Rapid adaptation to CDK2 inhibition exposes intrinsic cell-cycle plasticity
- Cell. 2023 May 29;S0092-8674(23)00532-9. doi: 10.1016/j.cell.2023.05.013.
- 1. Department of Biochemistry and BioFrontiers Institute, University of Colorado-Boulder, Boulder, CO 80303, USA.
- 2. Department of Biochemistry and BioFrontiers Institute, University of Colorado-Boulder, Boulder, CO 80303, USA; Guangzhou Laboratory, Guangzhou, Guangdong, China.
- 3. Experimental Oncology Group, Molecular Oncology Programme, Spanish National Cancer Research Centre, Madrid, Spain; Centro de Investigación Biomédica en Red de Cáncer (CIBERONC), Instituto de Salud Carlos III, 28029 Madrid, Spain.
- 4. Department of Biochemistry and BioFrontiers Institute, University of Colorado-Boulder, Boulder, CO 80303, USA; Department of Molecular, Cellular, and Developmental Biology and BioFrontiers Institute, University of Colorado-Boulder, Boulder, CO 80303, USA.
- 5. Experimental Oncology Group, Molecular Oncology Programme, Spanish National Cancer Research Centre, Madrid, Spain.
- 6. Oncology Research & Development, Pfizer Worldwide Research & Development, San Diego, CA 92121, USA.
- 7. Department of Biochemistry and BioFrontiers Institute, University of Colorado-Boulder, Boulder, CO 80303, USA. Electronic address: [email protected].
CDK2 is a core cell-cycle kinase that phosphorylates many substrates to drive progression through the cell cycle.
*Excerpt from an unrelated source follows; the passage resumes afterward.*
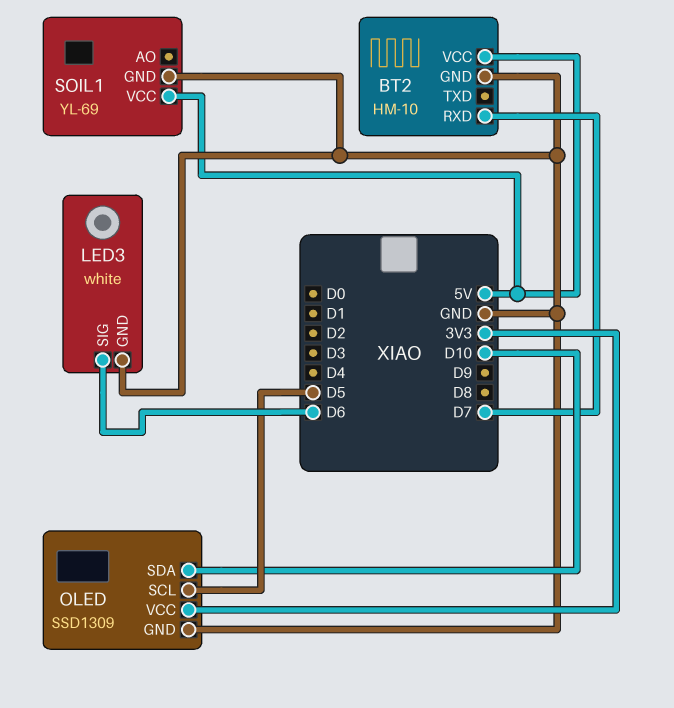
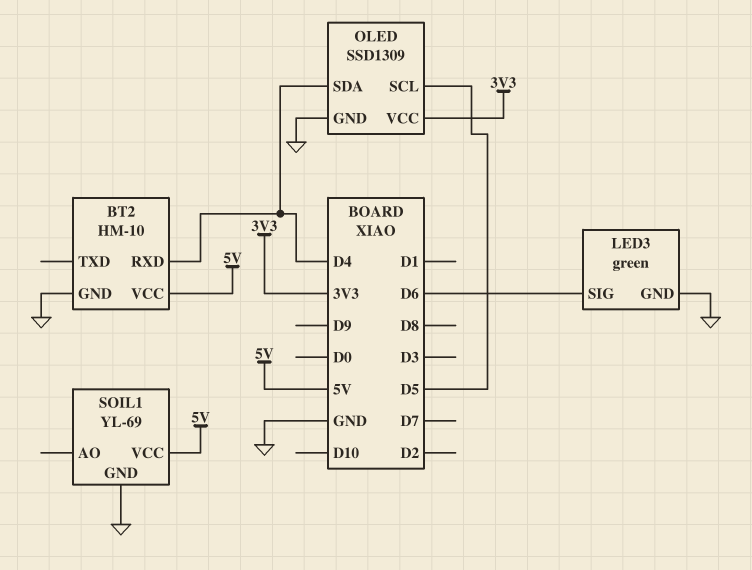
BT2 pin RXD: D7 -> D4
LED3: white -> green
OLED pin SDA: D10 -> D4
CDK2 is hyperactivated in multiple cancers and is therefore an attractive therapeutic target. Here, we use several CDK2 inhibitors in clinical development to interrogate CDK2 substrate phosphorylation, cell-cycle progression, and drug adaptation in preclinical models. Whereas CDK1 is known to compensate for loss of CDK2 in CDK2-/- mice, this is not true of acute inhibition of CDK2. Upon CDK2 inhibition, cells exhibit a rapid loss of substrate phosphorylation that rebounds within several hours. CDK4/6 activity backstops inhibition of CDK2 and sustains the proliferative program by maintaining Rb1 hyperphosphorylation, active E2F transcription, and cyclin A2 expression, enabling re-activation of CDK2 in the presence of drug. Our results augment our understanding of CDK plasticity and indicate that co-inhibition of CDK2 and CDK4/6 may be required to suppress adaptation to CDK2 inhibitors currently under clinical assessment.